Please reproduce all of the data exactly as it appears, but skip the pictures.

[Collected data]
[Start of section]

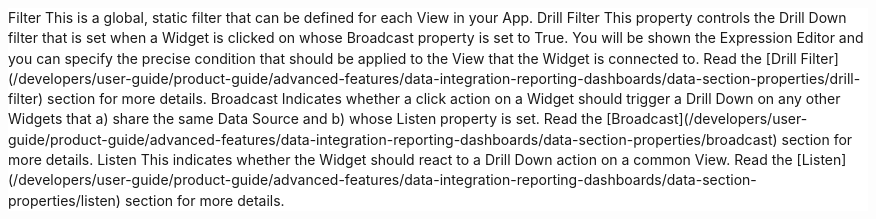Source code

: </td>
</tr>
<tr>
<td width="148">
Filter

</td>
<td width="15">
</td>
<td width="779">
This is a global, static filter that can be defined for each View in your App.

</td>
</tr>
<tr>
<td width="148">
Drill Filter

</td>
<td width="15">
</td>
<td width="779">
This property controls the Drill Down filter that is set when a Widget is clicked on whose Broadcast property is set to True. You will be shown the Expression Editor and you can specify the precise condition that should be applied to the View that the Widget is connected to. Read the [Drill Filter](/developers/user-guide/product-guide/advanced-features/data-integration-reporting-dashboards/data-section-properties/drill-filter) section for more details.

</td>
</tr>
<tr>
<td width="148">
Broadcast

</td>
<td width="15">
</td>
<td width="779">
Indicates whether a click action on a Widget should trigger a Drill Down on any other Widgets that a) share the same Data Source and b) whose Listen property is set. Read the [Broadcast](/developers/user-guide/product-guide/advanced-features/data-integration-reporting-dashboards/data-section-properties/broadcast) section for more details.

</td>
</tr>
<tr>
<td width="148">
Listen

</td>
<td width="15">
</td>
<td width="779">
This indicates whether the Widget should react to a Drill Down action on a common View. Read the [Listen](/developers/user-guide/product-guide/advanced-features/data-integration-reporting-dashboards/data-section-properties/listen) section for more details.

[End of section]

- _Finished exercise_:
Source code

: </td>
</tr>
<tr>
<td width="148">
Filter

</td>
<td width="15">
</td>
<td width="779">
This is a global, static filter that can be defined for each View in your App.

</td>
</tr>
<tr>
<td width="148">
Drill Filter

</td>
<td width="15">
</td>
<td width="779">
This property controls the Drill Down filter that is set when a Widget is clicked on whose Broadcast property is set to True. You will be shown the Expression Editor and you can specify the precise condition that should be applied to the View that the Widget is connected to. Read the [Drill Filter](/developers/user-guide/product-guide/advanced-features/data-integration-reporting-dashboards/data-section-properties/drill-filter) section for more details.

</td>
</tr>
<tr>
<td width="148">
Broadcast

</td>
<td width="15">
</td>
<td width="779">
Indicates whether a click action on a Widget should trigger a Drill Down on any other Widgets that a) share the same Data Source and b) whose Listen property is set. Read the [Broadcast](/developers/user-guide/product-guide/advanced-features/data-integration-reporting-dashboards/data-section-properties/broadcast) section for more details.

</td>
</tr>
<tr>
<td width="148">
Listen

</td>
<td width="15">
</td>
<td width="779">
This indicates whether the Widget should react to a Drill Down action on a common View. Read the [Listen](/developers/user-guide/product-guide/advanced-features/data-integration-reporting-dashboards/data-section-properties/listen) section for more details.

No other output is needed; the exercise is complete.